▸ Aufgaben:
A. Wie lange fuhr der Zug der Marunouchi-Linie laut Textauszug nach Freisetzung des Gases auf seiner gewohnten Route weiter?
B. Fasse den Absatz des Textauszugs, der mit „Die Bergungsarbeiten der Schwerverletzten“ beginnt, als kurze Stichpunktliste zusammen.

Die Vorgehensweise der Betroffenen mit den einzelnen Anschlägen unterschied sich voneinander: Während ein Stationsvorsteher auf dem Bahnhof Kasumigaseki (der Chiyoda-Linie) kurz nach Freisetzung des Gases die Sarin-Behältnisse aus dem betroffenen Zugabteil heraus trug (und später an einer Vergiftung starb), fuhr der Zug der Marunouchi-Linie Richtung Ikebukuro nach Freisetzung des Gases noch eine Stunde und vierzig Minuten seine gewohnte Route weiter. Zwar hatten diverse Fahrgäste über plötzlich eintretende körperliche Beschwerden geklagt, die Sarin-Behältnisse wurden bei einer Durchsuchung durch das Bahnpersonal jedoch übersehen.
Die Bergungsarbeiten der Schwerverletzten ging zunächst nur sehr schleppend voran. Krankenwagen trafen zeitverzögert oder stark unterbesetzt an den Bahnhöfen ein, was die Betroffenen dazu zwang, sich von Taxen in die umliegenden Krankenhäuser fahren zu lassen. Sogar das Fahrzeug eines Fernsehsenders wurde kurzerhand für den Krankentransport genutzt.

▸ Datensatz:

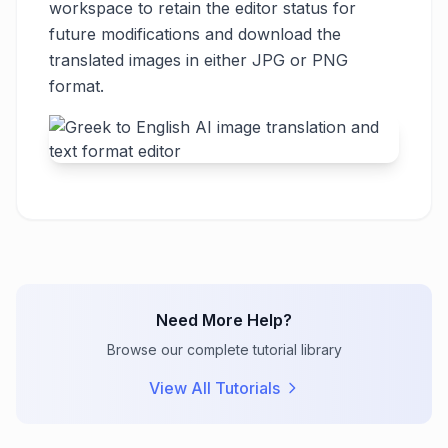
workspace to retain the editor status for
future modifications and download the
translated images in either JPG or PNG
format.
Need More Help?
Browse our complete tutorial library
View All Tutorials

▸ Antworten:
A. Eine Stunde und vierzig Minuten.

B.
- Die Bergung der Schwerverletzten verlief anfangs sehr schleppend.
- Krankenwagen kamen verspätet oder stark unterbesetzt an den Bahnhöfen an.
- Betroffene mussten sich deshalb mit Taxis in umliegende Krankenhäuser bringen lassen.
- Sogar das Fahrzeug eines Fernsehsenders wurde für den Krankentransport genutzt.